Rabenschwarz, Saftgrün und Schüttgelb

Steht an vielen Waldrändern, wächst in vielen Feldgehölzen, mischt sich in viele Hecken – der Kreuzdorn (Rhamnus catharticus), auch Wegedorn oder Purgierstrauch genannt. Doch obwohl weit verbreitet, kennt ihn kaum jemand. Weil er keine essbaren Früchte trägt? Weil seine Blüten unscheinbar bleiben? Weil man einfach nichts mit ihm anfangen kann?
Man muss halt einen Bezug zu diesem Strauch unserer Heimat aufbauen, dann wird man ihn auch kennen und schätzen lernen. Hier ein paar wissenswerte Dinge: Aus den schwarz schimmernden „Beeren“ (korrekt: Steinfrüchte) werden zwei Farbstoffe gewonnen, das Saftgrün und das Schüttgelb. Kocht man die Früchte aus, ergibt sich eine orangefarbene Brühe, die je nach Weiterverarbeitung dann zu leuchtend grüner Ölfarbe oder intensiv gelbem Pigmentextrakt wird. Die Früchte werden auch zum Färben von Wolle und Stoff verwendet, mit unreifen erzielt man gelbe, mit reifen grüne und mit überreifen Früchten gar dunkelpurpurne Töne. Allerdings braucht es stets Metallsalze zum Beizen, um die Farben des Kreuzdorns hervorzulocken. Schließlich soll auch Tinte nicht unerwähnt bleiben, ausgequetschte Früchte eignen sich bereits zum Schreiben und Malen.

Markenzeichen: Kreuz

Weil seine Blätter gegenständig angeordnet sind, auch seine zu Dornen geformten Seitenzweige jeweils paarweise gegenüber stehen und so im Geäst immer wieder Kreuze sichtbar werden, hat man diesem Strauch den Namen Kreuzdorn gegeben.
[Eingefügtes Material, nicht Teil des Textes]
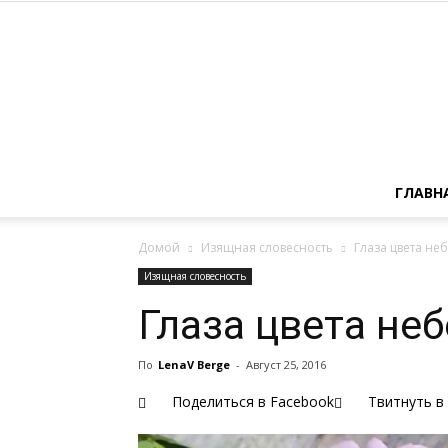
ГЛАВН
Домой
Изящная словесность
Глаза цвета не
Изящная словесность
Глаза цвета не
По
LenaV Berge
-
Август 25, 2016
Поделиться в Facebook
Твитнуть в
Das hat das Volk zu vielerlei Geschichten angeregt, etwa dass Jesus Christus mit Kreuzdornnägeln ans Kreuz geschlagen wurde, weshalb der Kreuzdorn bis zum jüngsten Tag diese Gebilde tragen muss. Andererseits soll der Strauch mit dem Kreuz als Segenszeichen aber auch Dämonen abwehren und Hexenzauber abwehren können.
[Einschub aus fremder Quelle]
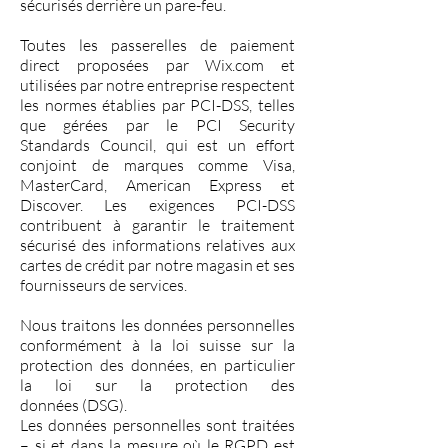
sécurisés derrière un pare-feu.
Toutes les passerelles de paiement
direct proposées par Wix.com et
utilisées par notre entreprise respectent
les normes établies par PCI-DSS, telles
que gérées par le PCI Security
Standards Council, qui est un effort
conjoint de marques comme Visa,
MasterCard, American Express et
Discover. Les exigences PCI-DSS
contribuent à garantir le traitement
sécurisé des informations relatives aux
cartes de crédit par notre magasin et ses
fournisseurs de services.
Nous traitons les données personnelles
conformément à la loi suisse sur la
protection des données, en particulier
la
loi sur la protection des
données
(DSG).
Les données personnelles sont traitées
– si et dans la mesure où le RGPD est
Purgierstrauch wird er genannt, weil er vor allem in Form eines Beerensirups zum Purgieren, zum Entleeren des Darms verwendet wurde. Daher rühren auch alte Volksnamen wie Laxierbeere oder Scheißkirsche. Kreuzdorn erzielt wirklich durchschlagende Erfolge, wirkt sehr drastisch und gilt daher insgesamt als Giftpflanze. das ergibt sich auch aus dem botanischen Artzusatz catharticus, was so viel wie abführend bedeutet.
Nicht unerwähnt will ich lassen, dass der Kreuzdorn eine wichtige Raupenfutterpflanze ist, z.B. für den Zitronenfalter. Und wie oft freuen sich Vögel an den Früchten, allen voran Amseln, wonach der Kreuzdorn auch Amselbeerdorn heißt.